Pour la première fois, les agences de renseignement de cinq pays membres de l’alliance Five Eyes ont diffusé un avertissement commun détaillant les méthodes employées par des officiers du renseignement militaire chinois pour approcher des détenteurs d’informations sensibles. Le bulletin intitulé « Safeguarding Our Secrets », publié au début du mois de juin, rassemble les signatures de l’ASIO australienne, du Service canadien du renseignement de sécurité (SCRS), du Federal Bureau of Investigation (FBI) américain, du MI5 britannique et du New Zealand Security Intelligence Service (NZSIS).
Des profils de recruteurs fictifs sur les plateformes d’emploi
Selon ce document, des agents chinois se font passer pour des recruteurs sur des sites comme LinkedIn, Indeed et Upwork. Ils publient des offres d’emploi pour des postes d’analystes en politique étrangère ou en défense, des annonces en apparence banales.
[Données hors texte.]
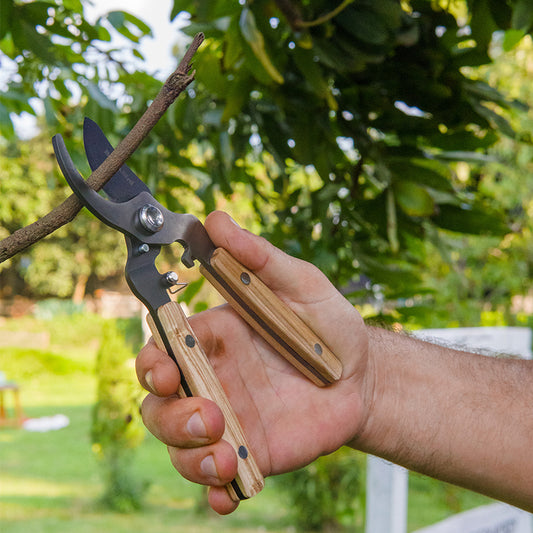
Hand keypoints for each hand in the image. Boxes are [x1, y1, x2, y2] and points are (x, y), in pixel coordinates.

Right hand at [136, 211, 369, 513]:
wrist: (363, 374)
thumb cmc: (327, 324)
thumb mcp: (299, 283)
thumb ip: (257, 257)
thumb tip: (216, 219)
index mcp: (214, 338)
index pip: (162, 350)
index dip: (153, 363)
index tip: (166, 371)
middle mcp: (213, 380)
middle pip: (160, 405)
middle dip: (170, 416)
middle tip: (209, 416)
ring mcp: (230, 421)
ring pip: (182, 447)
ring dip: (191, 457)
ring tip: (226, 456)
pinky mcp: (252, 454)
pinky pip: (221, 481)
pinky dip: (217, 493)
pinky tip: (230, 494)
Les curriculum vitæ reçus sont ensuite triés en fonction de la probabilité que leur auteur ait accès à des informations classifiées.
Après un premier entretien vidéo où l’identité du recruteur reste cachée, les candidats sont interrogés sur leur rôle, leur unité, leur base d’affectation ou leur navire. Un militaire peut ainsi divulguer sans le savoir des détails opérationnels. Les recruteurs demandent d’abord un rapport d’essai sur des sujets généraux – relations bilatérales de la Chine, région Indo-Pacifique, commerce international –, puis ils orientent l’échange vers des sujets plus sensibles et proposent de passer à une messagerie chiffrée.
Des rémunérations attractives pour des données à risque
Les sommes promises sont substantielles : de quelques centaines à plusieurs milliers de dollars par rapport, versés via PayPal, Western Union ou des cryptomonnaies. La fourchette basse se situe entre 460 et 920 euros environ au taux de change courant. En échange, les informateurs fournissent des renseignements militaires, politiques ou économiques qui peuvent donner à Pékin un avantage stratégique, alerte le MI5.
Le bulletin souligne que ces fuites mettent en danger des militaires déployés sur le terrain et entraînent des conséquences lourdes pour les personnes impliquées : perte d’emploi, révocation d’habilitation de sécurité et parfois poursuites pénales. Des cas de traductions en justice ont déjà eu lieu.
Une cible élargie au-delà des militaires
Si les forces armées sont la cible principale, des journalistes, des universitaires et des fonctionnaires ayant accès à des informations sensibles sont également approchés. Le document des Five Eyes vise à sensibiliser ces catégories professionnelles aux risques. Il s’agit du premier avertissement public conjoint de ce type, destiné à contrer une menace que les agences considèrent comme croissante et structurée.
Les autorités recommandent la plus grande prudence face à des offres d’emploi trop alléchantes ou à des demandes d’informations confidentielles, et incitent toute personne contactée dans ces circonstances à signaler l’incident à son service de sécurité national.